Bin Laden gives the game away
Short of hearing the chief suspect give a full confession for the attacks in person in open court, the remarkable new video footage of Osama bin Laden is as close as the world is now likely to get to finding a man holding the smoking gun for the deeds of September 11. Nevertheless, a dose of level-headed caution is still in order, since Bin Laden would only be truly banged to rights if the video showed him boasting about the attacks before September 11, rather than afterwards, when in theory any crackpot with a camcorder could claim responsibility for something that the whole world now knew about.

This video, moreover, is so audacious and astonishing that it is impossible not to think that something about it is a put-up job. It provokes all kinds of sceptical questions. When, where and why was the video made? How was it obtained by the Americans? Is it the sole piece of incriminating evidence collected against Bin Laden, or is it just the juiciest bit? If the latter, where is the rest? How long has the video been in American hands and why has it been released at this time? It should not be taken wholly at face value.

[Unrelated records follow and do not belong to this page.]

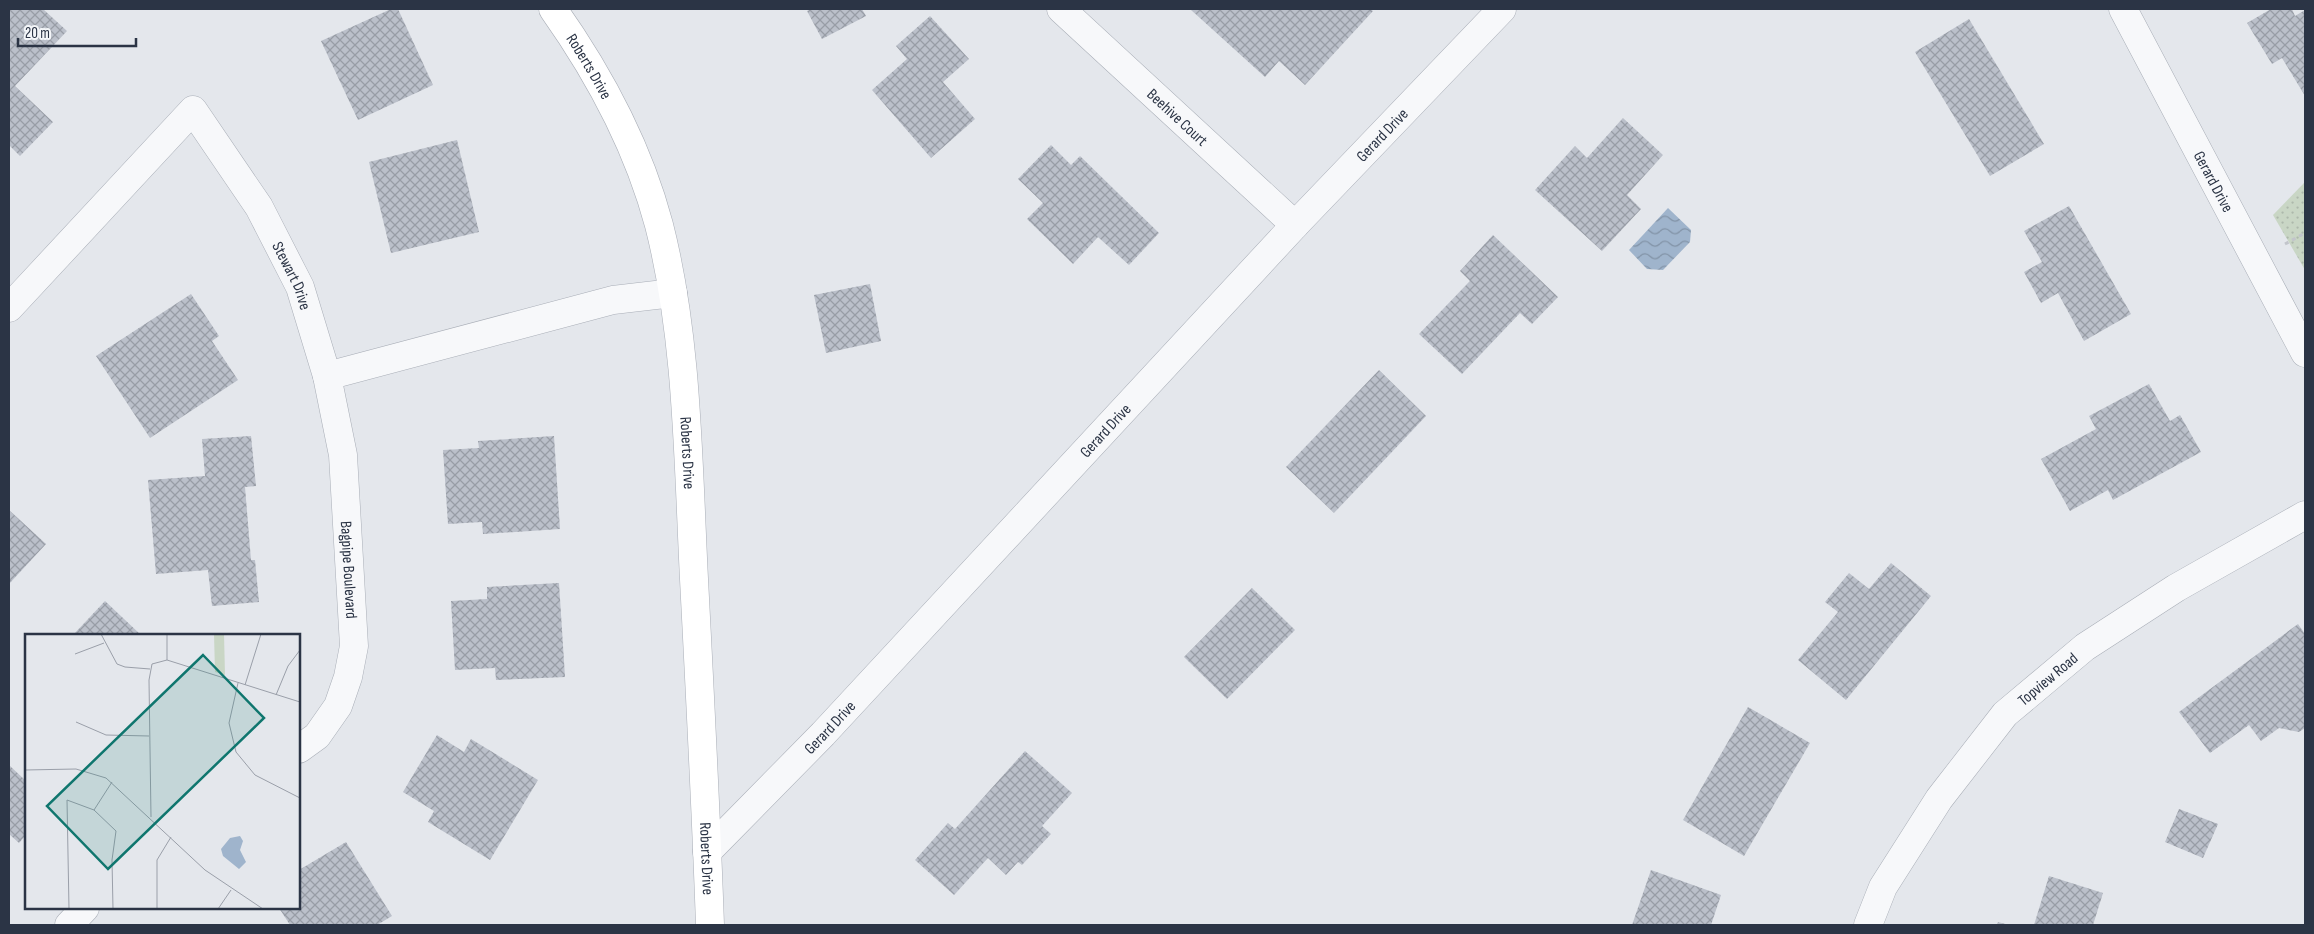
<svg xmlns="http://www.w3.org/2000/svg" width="2314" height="934" font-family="'Sofia Sans Condensed',sans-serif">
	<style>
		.park { fill: url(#park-dots) }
		.water { fill: url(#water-waves) }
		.building { fill: url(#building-cross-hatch) }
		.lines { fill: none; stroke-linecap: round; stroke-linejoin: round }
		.street-casing { stroke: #a9aeb7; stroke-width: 29 }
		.secondary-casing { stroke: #a9aeb7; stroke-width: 29 }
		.path { stroke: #c2c5cb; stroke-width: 3; stroke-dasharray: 4 4; stroke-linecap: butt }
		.street { stroke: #f7f8fa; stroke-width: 28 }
		.secondary { stroke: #fff; stroke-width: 28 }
		.labels { text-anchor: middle; stroke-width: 4; stroke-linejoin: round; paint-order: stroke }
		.street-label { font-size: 16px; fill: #2b3445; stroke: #f4f6f9 }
		.inset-road { fill: none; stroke: #9a9fa9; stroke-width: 1 }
		.view { fill: #0f766e; fill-opacity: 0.15; stroke: #0f766e; stroke-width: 2.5 }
		.inset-edge { fill: none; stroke: #2b3445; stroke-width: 2.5 }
	</style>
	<defs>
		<pattern id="park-dots" width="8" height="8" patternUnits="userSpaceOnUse" patternTransform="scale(1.25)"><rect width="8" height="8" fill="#c9d6c5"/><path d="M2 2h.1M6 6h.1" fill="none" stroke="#adb8ab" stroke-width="1.8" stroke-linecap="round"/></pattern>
		<pattern id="water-waves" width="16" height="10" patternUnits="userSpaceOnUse" patternTransform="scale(1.25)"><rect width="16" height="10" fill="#9fb4cc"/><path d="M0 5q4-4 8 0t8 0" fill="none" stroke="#8293a7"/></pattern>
		<pattern id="building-cross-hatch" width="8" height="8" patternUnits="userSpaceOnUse" patternTransform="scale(1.25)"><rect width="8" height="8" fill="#bbc0ca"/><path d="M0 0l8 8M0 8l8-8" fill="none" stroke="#989da6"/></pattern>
	</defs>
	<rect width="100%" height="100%" fill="#e4e7ec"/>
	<!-- park -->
	<path class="park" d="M 2305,182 L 2305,270 L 2273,215 Z"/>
	<!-- water -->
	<path class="water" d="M 1668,208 L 1691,230 L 1690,242 L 1663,270 L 1647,269 L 1629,250 Z"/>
	<!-- building -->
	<g class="building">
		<path d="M 9,9 L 43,9 L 67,31 L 15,86 L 53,122 L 20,156 L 9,145 Z"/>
		<path d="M 391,9 L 398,9 L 433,85 L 358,120 L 321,41 Z"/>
		<path d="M 811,9 L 862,9 L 866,16 L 822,39 L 807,11 Z"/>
		<path d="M 1190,9 L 1370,9 L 1373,11 L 1305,85 L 1279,61 L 1265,77 Z"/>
		<path d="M 2271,9 L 2292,9 L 2295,16 L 2305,10 L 2305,96 L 2282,58 L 2272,64 L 2247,23 Z"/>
		<path d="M 930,16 L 969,59 L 943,82 L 975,119 L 931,158 L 872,90 L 907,59 L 896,46 Z"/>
		<path d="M 1969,19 L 2044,144 L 1990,176 L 1915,52 Z"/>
		<path d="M 1623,118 L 1663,155 L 1627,195 L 1641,209 L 1602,251 L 1535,190 L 1575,146 L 1587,158 Z"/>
		<path d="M 457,140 L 479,232 L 391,253 L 369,162 Z"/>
		<path d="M 1051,145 L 1071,165 L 1080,156 L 1159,233 L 1129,265 L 1098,237 L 1073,264 L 1027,219 L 1043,203 L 1018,179 Z"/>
		<path d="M 2069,206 L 2131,314 L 2084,341 L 2058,293 L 2041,303 L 2024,272 L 2042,262 L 2024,231 Z"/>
		<path d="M 1493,235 L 1558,297 L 1532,324 L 1520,313 L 1462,374 L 1419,334 L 1470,281 L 1460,271 Z"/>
		<path d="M 870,284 L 881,341 L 826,353 L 814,295 Z"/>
		<path d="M 191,294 L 219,336 L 212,341 L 238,380 L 150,438 L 96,356 Z"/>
		<path d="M 1379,370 L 1426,416 L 1334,513 L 1286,467 Z"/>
		<path d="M 2149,384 L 2170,421 L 2180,415 L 2201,452 L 2113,500 L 2108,490 L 2070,511 L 2041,459 L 2096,429 L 2089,416 Z"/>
		<path d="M 251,436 L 256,486 L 245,487 L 251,560 L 255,560 L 259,602 L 212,606 L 208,570 L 156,574 L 148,480 L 205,476 L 202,439 Z"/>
		<path d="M 554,436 L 560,529 L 483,534 L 482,522 L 448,524 L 443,450 L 479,448 L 478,441 Z"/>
		<path d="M 9,510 L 46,544 L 9,584 Z"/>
		<path d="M 1891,563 L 1931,596 L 1846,700 L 1798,660 L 1838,612 L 1825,602 L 1849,573 L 1869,589 Z"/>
		<path d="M 559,583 L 565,677 L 496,680 L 495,668 L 455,670 L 451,601 L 487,599 L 487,587 Z"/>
		<path d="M 1252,588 L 1295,630 L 1227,699 L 1184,657 Z"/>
		<path d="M 105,601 L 141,635 L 73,635 Z"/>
		<path d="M 2298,624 L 2305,634 L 2305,728 L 2299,732 L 2279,728 L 2261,741 L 2249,725 L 2210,753 L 2179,712 Z"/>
		<path d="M 1748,707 L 1810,743 L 1744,856 L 1683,820 Z"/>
		<path d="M 437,735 L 464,752 L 471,739 L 538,780 L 490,860 L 428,822 L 434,811 L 403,792 Z"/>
		<path d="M 1025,751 L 1072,793 L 1042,826 L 1051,834 L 1022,865 L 1018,862 L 1006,875 L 988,858 L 954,895 L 915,860 L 948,823 L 955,829 Z"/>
		<path d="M 9,765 L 26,781 L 26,835 L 19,843 L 9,834 Z"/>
		<path d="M 2179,809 L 2218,824 L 2203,858 L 2165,842 Z"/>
		<path d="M 346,842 L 392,916 L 377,925 L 290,925 L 279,908 L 299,908 L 299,870 Z"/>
		<path d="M 1651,870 L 1721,895 L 1711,925 L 1632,925 Z"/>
		<path d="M 2049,876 L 2103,893 L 2093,925 L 2034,925 Z"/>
		<path d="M 1998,922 L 2009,925 L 1997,925 Z"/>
	</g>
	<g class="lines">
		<!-- street casing -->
		<g class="street-casing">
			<g id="street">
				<path id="s1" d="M 1061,9 L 1295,225"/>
				<path id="s2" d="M 2123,9 L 2305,353"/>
				<path id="s3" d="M 9,308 L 193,110 L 259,207 L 300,287 L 327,376 L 343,455 L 354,646 L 348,677 L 338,706 L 317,736 L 299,749"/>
				<path d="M 327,376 L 613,300 L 673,293"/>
				<path id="s4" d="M 707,852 L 823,734 L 1295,225 L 1502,9"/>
				<path d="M 69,925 L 85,908"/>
				<path id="s5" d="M 1868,925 L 1883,887 L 1939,799 L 2005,714 L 2085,647 L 2176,588 L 2305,515"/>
			</g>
		</g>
		<!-- secondary casing -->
		<g class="secondary-casing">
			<g id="secondary">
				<path id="s6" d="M 553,9 C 599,74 638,146 659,225 C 688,338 688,462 694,579 C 700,694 706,810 710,925"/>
			</g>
		</g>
		<!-- path -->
		<path class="path" d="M 2285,244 L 2305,233"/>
		<!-- street -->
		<use href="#street" class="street"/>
		<!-- secondary -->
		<use href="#secondary" class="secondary"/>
	</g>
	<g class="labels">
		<!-- street labels -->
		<g class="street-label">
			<text dy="6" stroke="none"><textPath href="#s6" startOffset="68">Roberts Drive</textPath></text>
			<text dy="6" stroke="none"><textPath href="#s1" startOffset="159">Beehive Court</textPath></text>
			<text dy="6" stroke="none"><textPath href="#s4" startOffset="985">Gerard Drive</textPath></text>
			<text dy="6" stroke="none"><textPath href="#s2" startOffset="195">Gerard Drive</textPath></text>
			<text dy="6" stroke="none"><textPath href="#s3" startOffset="464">Stewart Drive</textPath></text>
			<text dy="6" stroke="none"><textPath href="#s4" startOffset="580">Gerard Drive</textPath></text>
			<text dy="6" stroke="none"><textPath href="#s6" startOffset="472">Roberts Drive</textPath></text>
			<text dy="6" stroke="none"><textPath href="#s3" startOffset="766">Bagpipe Boulevard</textPath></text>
			<text dy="6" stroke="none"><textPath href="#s5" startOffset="308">Topview Road</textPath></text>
			<text dy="6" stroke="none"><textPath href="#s4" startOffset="175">Gerard Drive</textPath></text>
			<text dy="6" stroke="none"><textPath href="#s6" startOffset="878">Roberts Drive</textPath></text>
		</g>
	</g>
	<!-- overview -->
	<g transform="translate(25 634)">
		<rect width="275" height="275" fill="#e4e7ec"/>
		<path d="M 189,0 L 199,0 L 200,41 L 190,38 Z" fill="#c9d6c5"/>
		<path d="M 215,202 L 218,207 L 215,216 L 221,228 L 214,235 L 198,222 L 196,215 L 205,204 Z" fill="#9fb4cc"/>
		<path class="inset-road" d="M 76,0 L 92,30 L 100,33 L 125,35M 142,0 L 142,26M 50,20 L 79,9M 213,49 L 204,89 L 211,118 L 230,141 L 275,164M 220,51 L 236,0M 251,61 L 263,32 L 275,16M 51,88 L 81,101 L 124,102M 0,136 L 51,135 L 81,144 L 180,236 L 238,275M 69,176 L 87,148M 126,183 L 124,46 L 127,30 L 142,26 L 275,68M 44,275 L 42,166 L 69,176 L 91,197 L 87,226 L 88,275M 132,275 L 132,226 L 146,203M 193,275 L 206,256"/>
		<path class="view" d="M 178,21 L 239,84 L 83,235 L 22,172 Z"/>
		<rect width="275" height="275" class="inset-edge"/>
	</g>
	<!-- border -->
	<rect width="2314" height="934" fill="none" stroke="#2b3445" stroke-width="20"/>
	<!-- scale -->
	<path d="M18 38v8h118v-8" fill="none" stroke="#2b3445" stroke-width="2.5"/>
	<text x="25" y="38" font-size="15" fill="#2b3445" stroke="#f4f6f9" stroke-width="4" paint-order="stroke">20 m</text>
</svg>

Even so, in statement after statement in the video Bin Laden appears to incriminate himself, often chillingly. "We had notification since the previous Thursday that the event would take place that day," he tells his visitors from Kabul. "They were trained and we did not reveal the operation to them until they are there and just before they boarded the planes." Then comes the coldest-hearted of all the remarks: "We calculated in advance the number of casualties from the enemy who would be killed."
And this: "Due to my experience in this field, I was thinking that the fire from the gas in the plane would melt the iron structure of the building and collapse the area where the plane hit and all the floors above it only. This is all that we had hoped for." Maybe this is all mere bravado, rather than the arrogant and evil talk of a man who seems all the time to be courting martyrdom. But there can be very few honest people who will watch the new footage and fail to conclude that Bin Laden is precisely the prime suspect that the United States has always said he is.

The video tells us about other things than Bin Laden's probable guilt, however. When one has got past the thought that the most wanted man in the world is willing to discuss his crimes with Saudi visitors armed only with a video camera, the next most striking thing is how firmly the conversation is saturated in religious fanaticism, in the world of the imagination and in very specific Saudi preoccupations. Bin Laden speaks in riddles, rhymes and religious verses, but his final words - "We will not stop our raids until you free our lands" - are a reminder that his agenda is not focused as much on attacking America as on getting the Americans out of Saudi Arabia.

Nevertheless, this video is likely to help undermine Bin Laden's reputation in the Muslim world as well as to further blacken it in the already hostile west. Muslims who were confident that the case against Bin Laden was just a flimsy excuse for American aggression, and that the true perpetrators of September 11 were the Americans themselves, or the Israeli secret service, or anyone but a Muslim - and there were millions of such people from Luton to Lahore - will find those fantasies that bit harder to sustain to themselves today. Those who are already in thrall to Bin Laden's mystique will brush these difficulties aside. But there is no reason to believe that the average rational Muslim will not be just as persuaded by the evidence of the video as the average rational non-Muslim.